A soybean field lies in front of a natural gas drilling rig September 8, 2012 in Fairfield Township, Pennsylvania.
Photograph by Robert Nickelsberg — Getty Images
By Claire Zillman
July 16, 2015

The argument over the pros and cons of fracking has been on-going for years. New medical research released this week will no doubt up the ante in that debate.

Medical researchers at the University of Pennsylvania and Columbia University found that hospitalizations for heart conditions, neurological illness, and other conditions were higher among people who live near unconventional gas and oil drilling—commonly referred to as fracking.

The research aimed to assess the risk that air and water pollution from well drilling posed to nearby residents. The researchers considered the link between drilling well density and healthcare use by zip code from 2007 to 2011 in three northeastern Pennsylvania counties. By combing through databases of more than 198,000 hospitalizations, the team took a close look at the top 25 medical categories for hospitalizations and associated those categories with patients’ proximity to active oil and gas wells. Data for two counties that had seen jump in drilling activity—Bradford and Susquehanna—were compared to the control, Wayne county near the Delaware River, where drilling was banned.

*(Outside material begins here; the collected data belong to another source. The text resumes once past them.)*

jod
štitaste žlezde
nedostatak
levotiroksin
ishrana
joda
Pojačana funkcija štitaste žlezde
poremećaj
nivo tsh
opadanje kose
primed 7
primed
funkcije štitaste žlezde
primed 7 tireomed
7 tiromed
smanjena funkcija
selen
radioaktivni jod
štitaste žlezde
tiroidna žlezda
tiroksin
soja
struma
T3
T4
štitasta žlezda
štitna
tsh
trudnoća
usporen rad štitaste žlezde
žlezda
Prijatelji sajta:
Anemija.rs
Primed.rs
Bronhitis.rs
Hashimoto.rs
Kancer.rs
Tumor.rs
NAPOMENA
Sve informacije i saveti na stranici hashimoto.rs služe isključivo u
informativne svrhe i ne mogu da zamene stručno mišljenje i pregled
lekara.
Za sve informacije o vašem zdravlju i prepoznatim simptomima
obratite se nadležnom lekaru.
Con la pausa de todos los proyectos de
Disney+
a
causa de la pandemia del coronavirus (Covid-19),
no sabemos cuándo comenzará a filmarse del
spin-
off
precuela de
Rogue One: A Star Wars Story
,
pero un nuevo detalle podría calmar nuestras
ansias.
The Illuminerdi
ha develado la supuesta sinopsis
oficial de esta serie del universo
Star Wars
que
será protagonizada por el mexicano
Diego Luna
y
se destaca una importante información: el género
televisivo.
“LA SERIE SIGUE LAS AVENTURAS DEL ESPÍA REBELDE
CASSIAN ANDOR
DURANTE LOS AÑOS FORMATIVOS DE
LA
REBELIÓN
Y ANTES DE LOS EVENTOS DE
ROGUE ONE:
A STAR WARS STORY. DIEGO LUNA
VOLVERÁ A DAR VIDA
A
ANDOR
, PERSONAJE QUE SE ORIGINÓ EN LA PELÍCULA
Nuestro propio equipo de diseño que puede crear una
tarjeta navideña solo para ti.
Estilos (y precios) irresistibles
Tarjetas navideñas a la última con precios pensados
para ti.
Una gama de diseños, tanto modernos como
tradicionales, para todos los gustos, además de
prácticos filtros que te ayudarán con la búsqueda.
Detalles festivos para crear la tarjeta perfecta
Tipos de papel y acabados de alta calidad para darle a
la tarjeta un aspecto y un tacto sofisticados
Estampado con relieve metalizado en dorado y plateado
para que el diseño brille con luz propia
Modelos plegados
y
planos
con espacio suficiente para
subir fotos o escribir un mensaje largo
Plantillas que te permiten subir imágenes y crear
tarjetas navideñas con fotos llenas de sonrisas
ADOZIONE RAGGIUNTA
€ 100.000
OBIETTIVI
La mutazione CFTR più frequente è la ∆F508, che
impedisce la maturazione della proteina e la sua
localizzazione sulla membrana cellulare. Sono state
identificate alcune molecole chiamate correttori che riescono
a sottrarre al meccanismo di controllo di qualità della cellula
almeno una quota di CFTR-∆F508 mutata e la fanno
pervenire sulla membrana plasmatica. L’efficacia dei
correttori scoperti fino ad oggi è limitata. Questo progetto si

The results revealed that cardiology and neurological inpatient prevalence rates were significantly higher in regions closer to active wells. Patient admissions due to skin conditions, cancer, and urologic problems were also associated with the proximity of dwellings to active wells.

The study’s senior author Reynold Panettieri, Jr., deputy director of Penn’s Center of Excellence in Environmental Toxicology, said the study “represents one of the most comprehensive to date to link health effects with hydraulic fracturing.”